Love is not a word generally associated with Novak Djokovic when watching the world number one on a tennis court, but, according to the man himself, it is what could be the key as he gets set to face Roger Federer in Sunday's Wimbledon final.
A year ago Djokovic ended a run of three defeats in grand slam finals to recapture the Wimbledon title by beating Federer 6-7 (7-9) 6-4 7-6 (7-4) 5-7 6-4 in a five-set epic on Centre Court.
Now the same man stands in the way of the Serbian winning the ninth grand slam of his career in the showpiece at the All England Club.
And Djokovic – who since his 2014 success has got married, won the Australian Open and become a father – feels the positive emotions he has experienced in the last 12 months will play a factor in a mouth-watering contest.
Asked about last year's final with Federer, Djokovic said: "It was a very important match for me to win last year in Wimbledon final because I've lost quite a few grand slam finals.
"You know, I was on the verge to win.

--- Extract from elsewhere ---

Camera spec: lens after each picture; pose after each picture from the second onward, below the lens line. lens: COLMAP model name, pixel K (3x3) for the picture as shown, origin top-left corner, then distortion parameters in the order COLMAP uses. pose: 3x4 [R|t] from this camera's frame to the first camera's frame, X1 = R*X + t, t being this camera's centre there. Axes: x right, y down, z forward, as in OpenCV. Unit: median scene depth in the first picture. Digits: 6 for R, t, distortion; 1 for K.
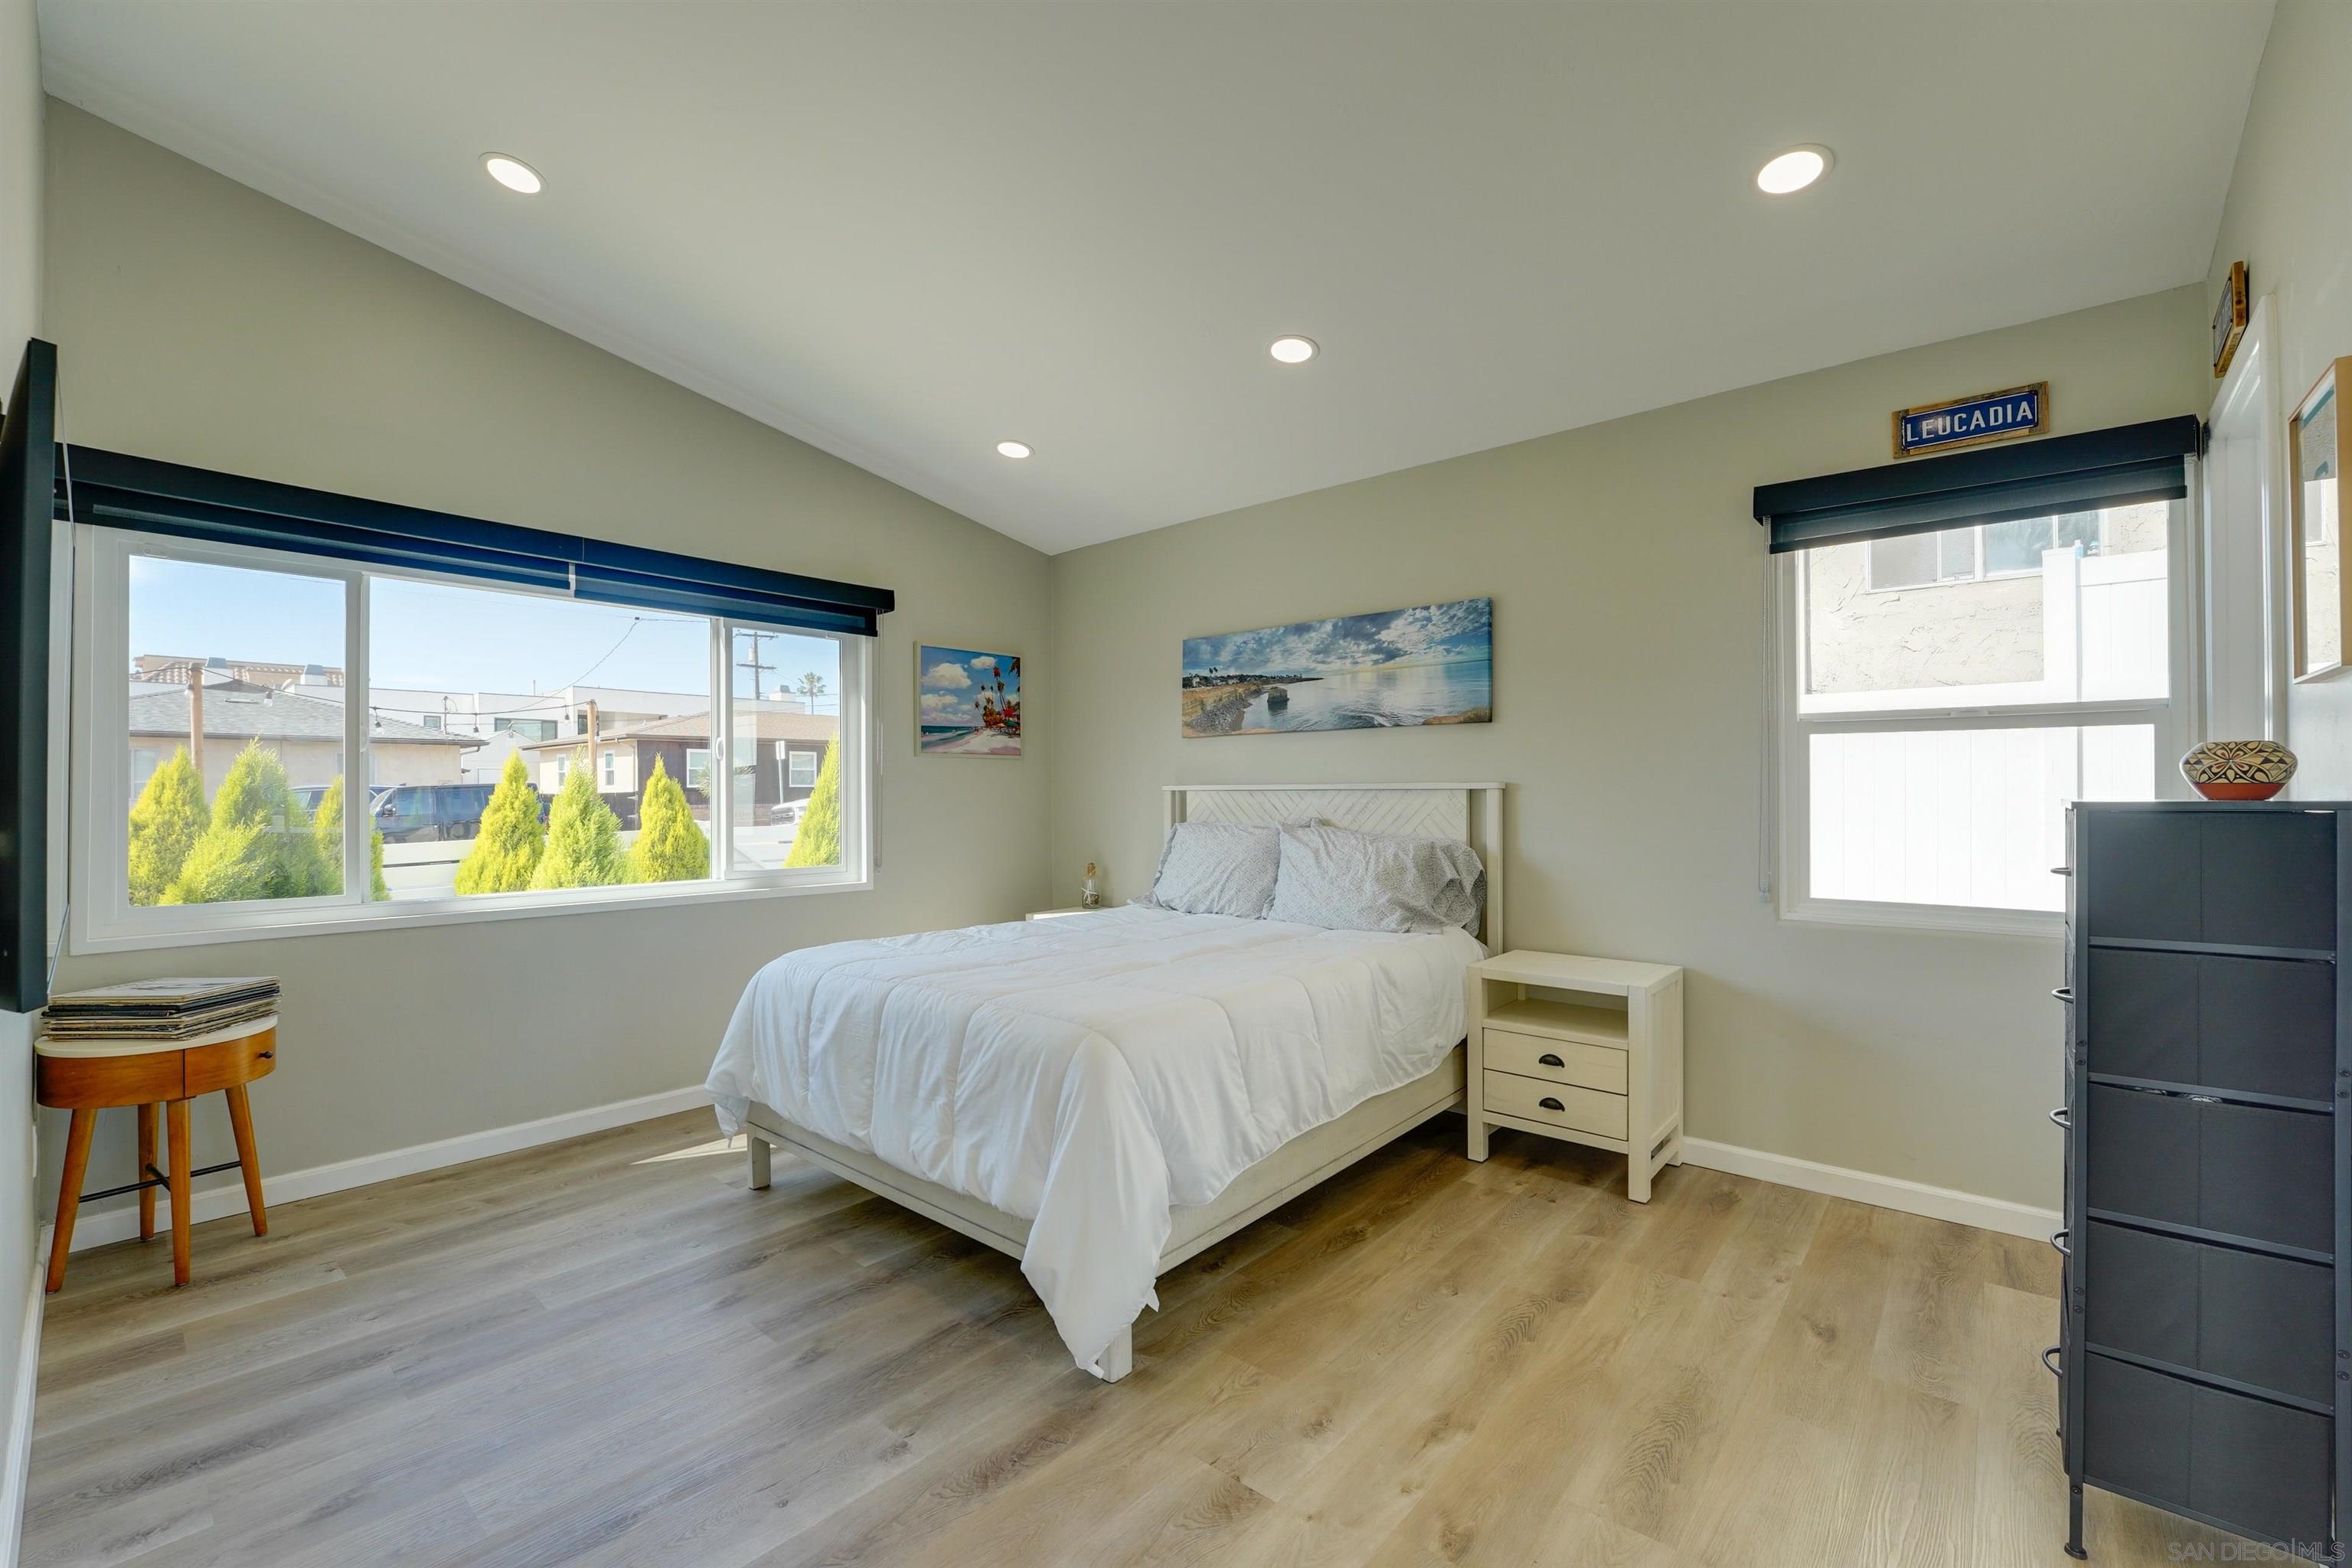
lens RADIAL K [[984.5, 0, 1143.3], [0, 984.5, 791.9], [0, 0, 1]] dist [-0.023902, -0.000073]
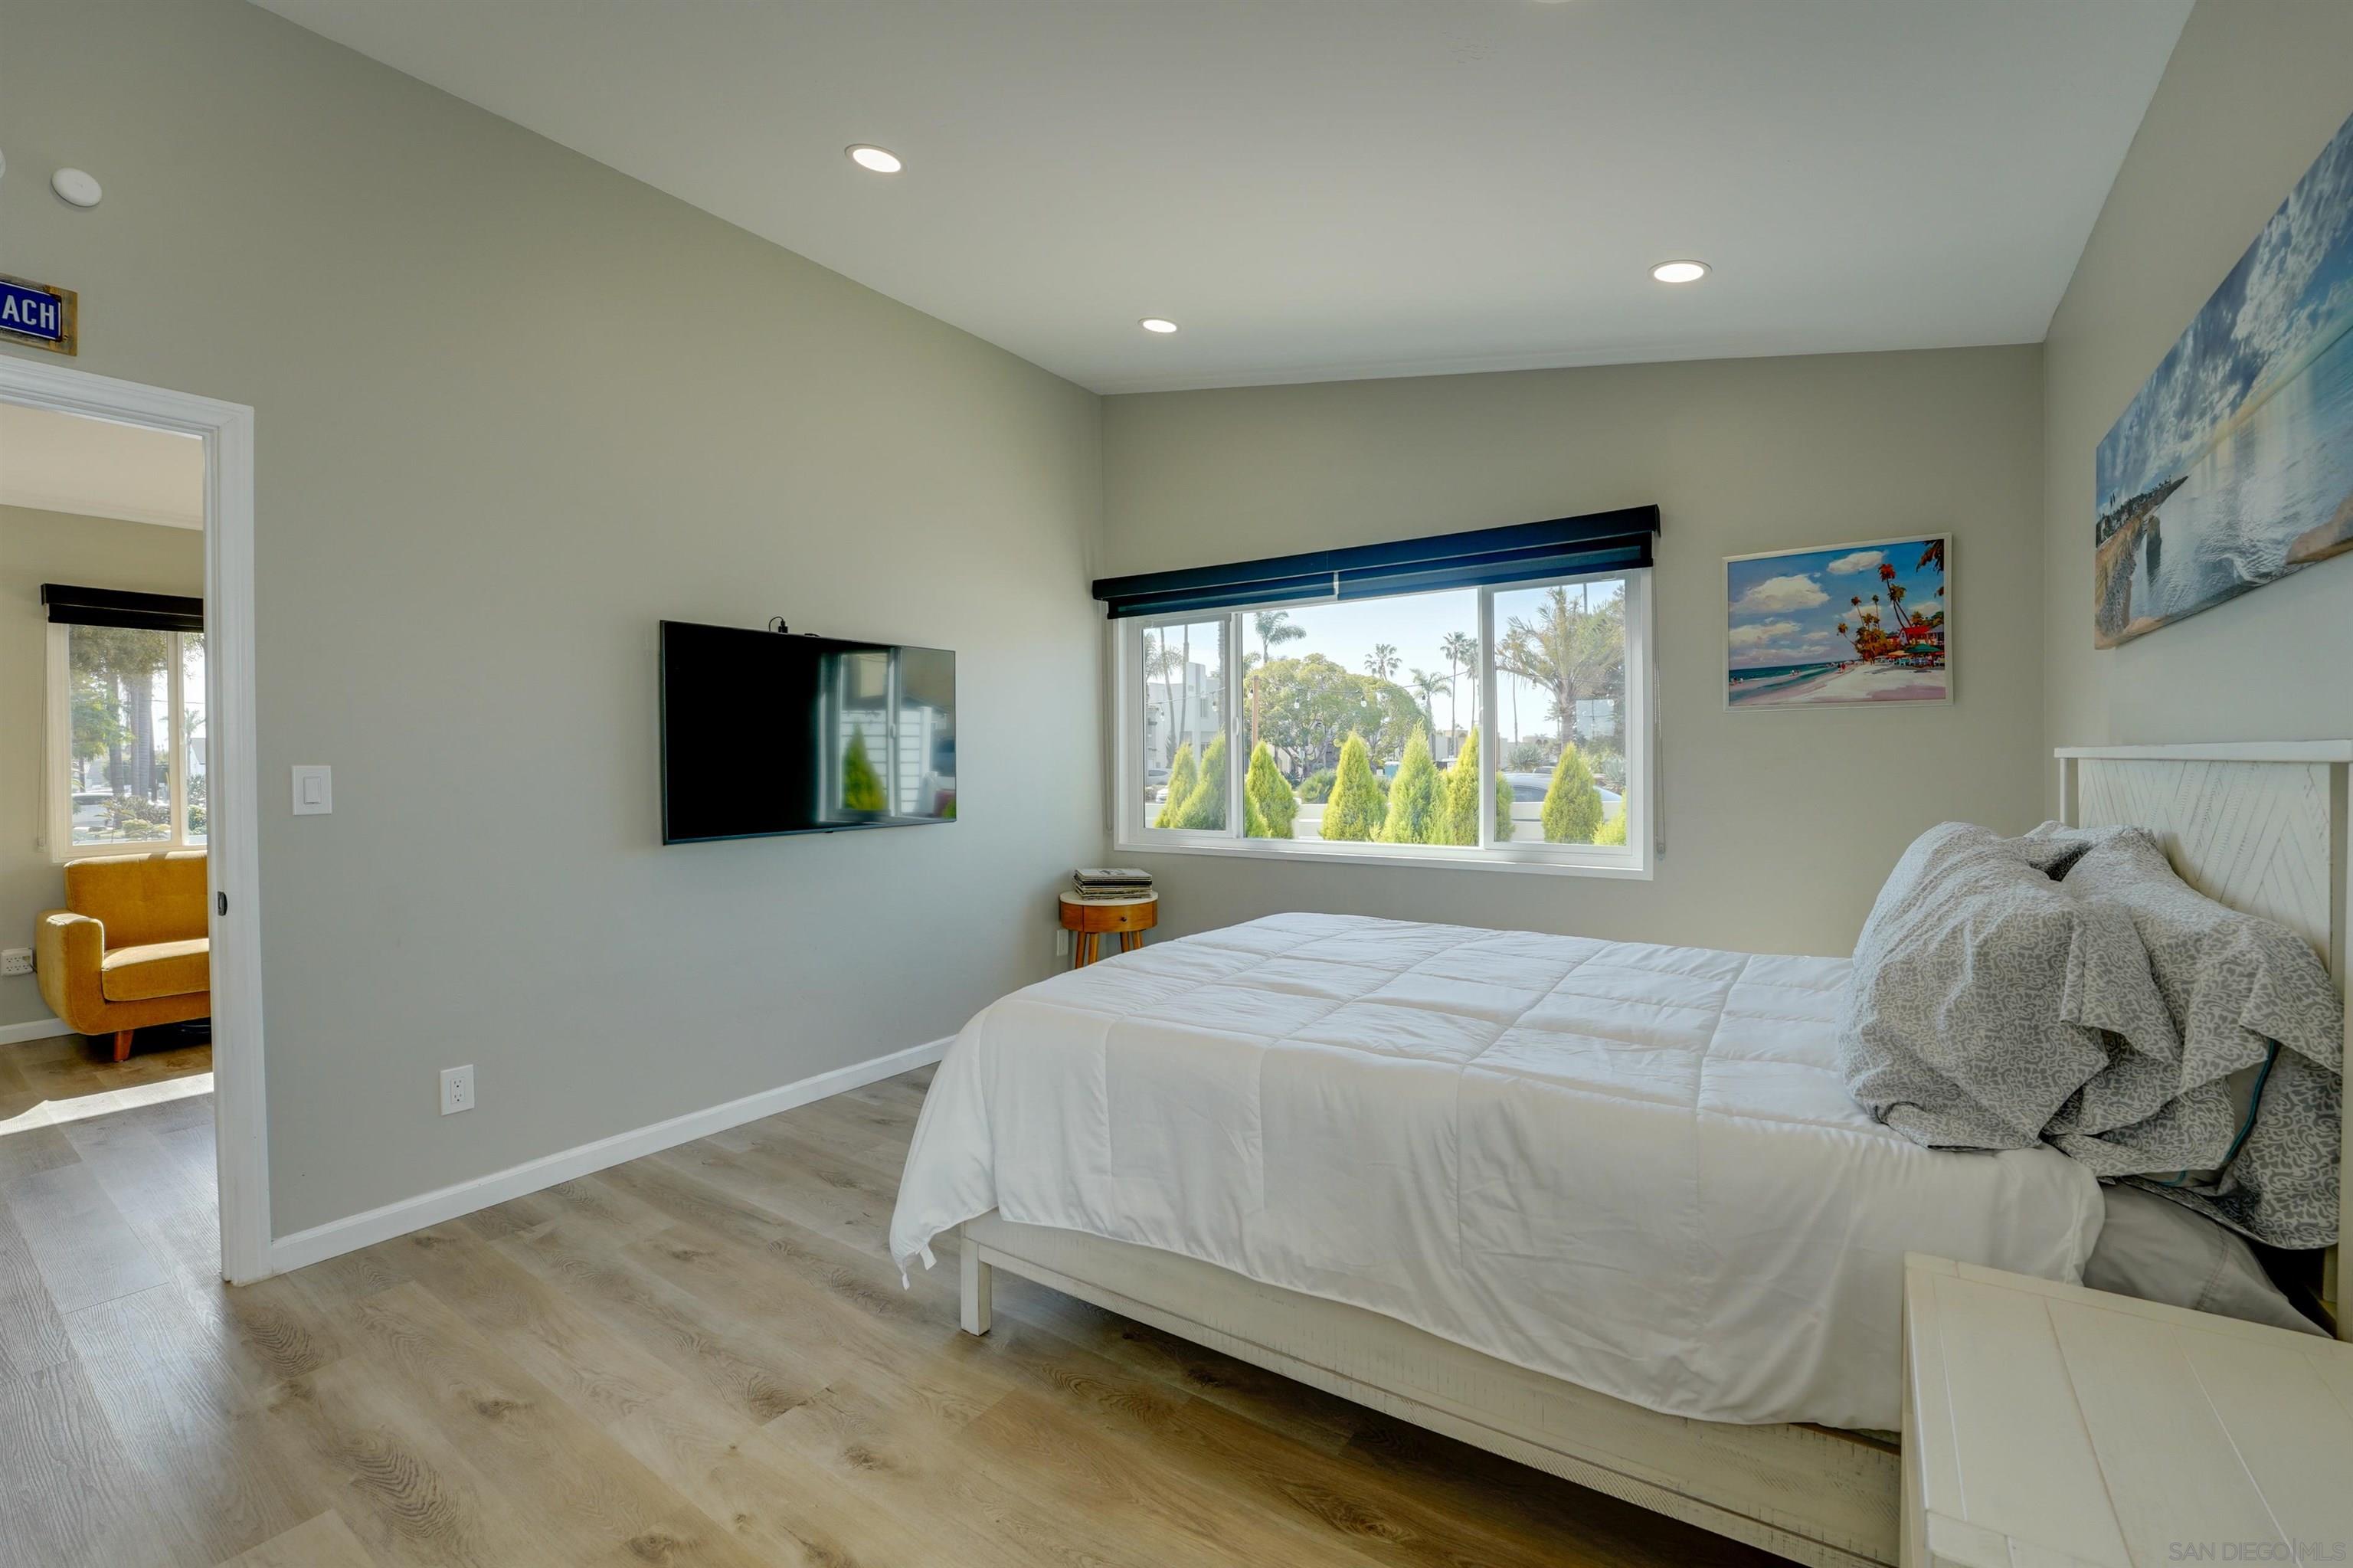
lens RADIAL K [[984.4, 0, 1150.0], [0, 984.4, 772.7], [0, 0, 1]] dist [-0.026372, -0.000159]
pose [[0.112599, 0.014447, -0.993535, 0.513431], [0.010242, 0.999824, 0.015699, -0.006685], [0.993588, -0.011943, 0.112432, 0.539233]]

Roger came back. We went down the wire in the fifth.
"To win that match in five sets against Roger on grass was definitely something that gave me a lot of confidence. Few days after that, I got married.
"That was more than a few things that happened in a positive way in my life. Of course, I became a father as well, entered a new dimension of joy and happiness and love.
"I'm trying to stay on that wave as much as I can and hopefully I can do well on Sunday."
Djokovic is perhaps the only player in world tennis who presents a more fearsome challenge than Federer, who heads into the match having shown that age is just a number for the 33-year-old with a flawless performance in the semi-final with 2013 champion Andy Murray.
Having lost just one break of serve in the entire tournament, Federer once again has the air of invincibility he has possessed for much of a storied career that has seen him win 17 grand slam titles, with seven coming at Wimbledon.
Federer's progress has been nothing short of serene, but the Swiss is all too aware that the final is likely to be anything but comfortable.
"It's great to play Novak anywhere these days, you know, because he's a great player," Federer said. "He's had great success, unbelievable success actually, throughout his career.
"But especially now the last few years, he's been unbelievably dominant, especially on the hard courts, then he improved on the grass. On the clay, he's one of the best, if not the best.
"He's become very match tough. He always shows up. It's tough to beat him. I need to keep it [my level] up for one more match to really make it the perfect couple of weeks."